- Developer: Isopod Labs
- Publisher: Autumn Games
- Platforms: PlayStation 3, Wii, Xbox 360
- Release: NA: November 1, 2011;
- Genre: Racing
- Modes: Single-player, multiplayer

= Jimmie Johnson's Anything with an Engine =

2011 video game

Jimmie Johnson's Anything with an Engine is a 2011 racing video game for the PlayStation 3, Wii and Xbox 360. The game features NASCAR Sprint Cup Series champion Jimmie Johnson.

==Promotion==
On August 13, 2011, Johnson competed in the Zippo 200 at the Glen at Watkins Glen International, driving the No. 7 Jimmie Johnson's Anything with an Engine Chevrolet Impala for JR Motorsports. Johnson finished the race in second place.

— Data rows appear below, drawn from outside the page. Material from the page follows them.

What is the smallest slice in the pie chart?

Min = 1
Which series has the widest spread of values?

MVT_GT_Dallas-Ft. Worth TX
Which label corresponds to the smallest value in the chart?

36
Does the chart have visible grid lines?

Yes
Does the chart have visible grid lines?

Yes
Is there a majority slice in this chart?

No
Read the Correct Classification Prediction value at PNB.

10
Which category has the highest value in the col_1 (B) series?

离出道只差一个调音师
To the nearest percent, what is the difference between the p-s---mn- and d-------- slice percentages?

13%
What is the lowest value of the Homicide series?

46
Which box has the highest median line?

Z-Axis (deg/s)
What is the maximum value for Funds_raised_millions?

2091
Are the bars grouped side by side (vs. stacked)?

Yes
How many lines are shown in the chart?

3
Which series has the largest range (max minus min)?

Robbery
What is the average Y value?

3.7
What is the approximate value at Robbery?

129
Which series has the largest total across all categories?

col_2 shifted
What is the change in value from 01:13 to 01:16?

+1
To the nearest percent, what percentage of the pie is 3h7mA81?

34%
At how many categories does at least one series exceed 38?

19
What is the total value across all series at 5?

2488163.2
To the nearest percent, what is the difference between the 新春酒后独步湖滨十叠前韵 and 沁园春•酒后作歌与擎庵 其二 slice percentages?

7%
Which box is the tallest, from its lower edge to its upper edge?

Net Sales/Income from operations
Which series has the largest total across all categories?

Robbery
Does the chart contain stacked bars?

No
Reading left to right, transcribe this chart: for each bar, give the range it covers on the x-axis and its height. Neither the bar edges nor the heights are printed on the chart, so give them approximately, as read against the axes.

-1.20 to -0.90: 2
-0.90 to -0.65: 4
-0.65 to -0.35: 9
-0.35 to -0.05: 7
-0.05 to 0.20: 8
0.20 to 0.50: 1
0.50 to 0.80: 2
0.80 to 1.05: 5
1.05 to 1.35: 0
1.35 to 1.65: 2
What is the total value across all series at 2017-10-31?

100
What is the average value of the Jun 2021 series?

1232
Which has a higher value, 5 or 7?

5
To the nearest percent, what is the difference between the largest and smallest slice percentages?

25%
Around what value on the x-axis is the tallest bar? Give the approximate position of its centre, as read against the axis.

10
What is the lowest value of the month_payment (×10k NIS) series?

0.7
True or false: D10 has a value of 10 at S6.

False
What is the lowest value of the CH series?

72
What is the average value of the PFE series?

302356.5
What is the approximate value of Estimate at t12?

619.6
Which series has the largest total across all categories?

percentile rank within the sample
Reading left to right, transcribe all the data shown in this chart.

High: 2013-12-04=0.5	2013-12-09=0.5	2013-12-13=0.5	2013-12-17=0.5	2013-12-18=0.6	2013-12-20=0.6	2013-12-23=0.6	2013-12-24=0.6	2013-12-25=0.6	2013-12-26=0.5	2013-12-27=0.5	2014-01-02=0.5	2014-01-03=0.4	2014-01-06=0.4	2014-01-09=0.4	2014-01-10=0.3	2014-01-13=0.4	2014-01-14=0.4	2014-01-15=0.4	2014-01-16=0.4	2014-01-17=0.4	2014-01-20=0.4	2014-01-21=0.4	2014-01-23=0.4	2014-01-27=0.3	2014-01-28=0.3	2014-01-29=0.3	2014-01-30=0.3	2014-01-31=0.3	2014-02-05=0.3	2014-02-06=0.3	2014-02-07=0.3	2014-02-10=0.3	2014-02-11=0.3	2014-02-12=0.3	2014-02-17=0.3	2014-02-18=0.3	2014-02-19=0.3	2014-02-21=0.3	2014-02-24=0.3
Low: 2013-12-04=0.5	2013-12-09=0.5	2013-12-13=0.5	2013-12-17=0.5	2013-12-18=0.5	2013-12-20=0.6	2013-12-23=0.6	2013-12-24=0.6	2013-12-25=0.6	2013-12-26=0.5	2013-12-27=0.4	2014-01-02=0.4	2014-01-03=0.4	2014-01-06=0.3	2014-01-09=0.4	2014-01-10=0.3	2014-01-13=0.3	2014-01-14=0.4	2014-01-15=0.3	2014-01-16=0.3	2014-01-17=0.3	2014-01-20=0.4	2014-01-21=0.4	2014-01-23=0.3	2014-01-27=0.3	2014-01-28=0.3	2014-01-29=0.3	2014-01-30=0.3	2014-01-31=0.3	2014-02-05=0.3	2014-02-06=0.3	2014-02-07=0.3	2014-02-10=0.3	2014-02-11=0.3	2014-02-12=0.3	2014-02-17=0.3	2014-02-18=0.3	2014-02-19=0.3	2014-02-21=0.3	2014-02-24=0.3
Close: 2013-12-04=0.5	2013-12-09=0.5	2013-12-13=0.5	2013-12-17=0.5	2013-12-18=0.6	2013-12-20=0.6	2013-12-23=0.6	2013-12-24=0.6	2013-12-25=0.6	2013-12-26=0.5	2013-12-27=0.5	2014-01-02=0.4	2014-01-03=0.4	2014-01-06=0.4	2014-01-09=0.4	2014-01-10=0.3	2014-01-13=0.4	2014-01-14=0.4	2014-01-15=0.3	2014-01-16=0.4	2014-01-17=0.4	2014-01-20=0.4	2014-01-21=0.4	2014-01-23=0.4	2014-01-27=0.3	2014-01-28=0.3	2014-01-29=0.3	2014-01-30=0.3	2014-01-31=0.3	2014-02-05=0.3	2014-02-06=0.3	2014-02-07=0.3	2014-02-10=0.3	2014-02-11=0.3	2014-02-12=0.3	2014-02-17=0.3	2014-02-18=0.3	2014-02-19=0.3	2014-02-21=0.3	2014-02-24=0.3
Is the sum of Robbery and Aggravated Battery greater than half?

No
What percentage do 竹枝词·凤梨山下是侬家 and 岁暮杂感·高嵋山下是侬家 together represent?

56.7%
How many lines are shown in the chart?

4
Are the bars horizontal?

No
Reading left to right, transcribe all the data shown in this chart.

On November 25, 2011, Johnson appeared on Late Night with Jimmy Fallon to announce the game's first downloadable character, a James Bond-inspired Jimmy Fallon, from which a portion of the download proceeds would be donated to the American Red Cross. The character can only be acquired in the PlayStation 3 and Xbox 360 versions of the game.

==Reception==

Jimmie Johnson's Anything with an Engine received mixed reviews from critics. On Metacritic, the game holds scores of 67/100 for the PlayStation 3 version (based on 5 reviews) and 65/100 for the Xbox 360 version (based on 5 reviews). Matthew Kato of Game Informer rated the game a 7.25/10, praising the game's various modes and tracks but criticizing the game's lack of new or stand-out features to "expand the kart-racing genre."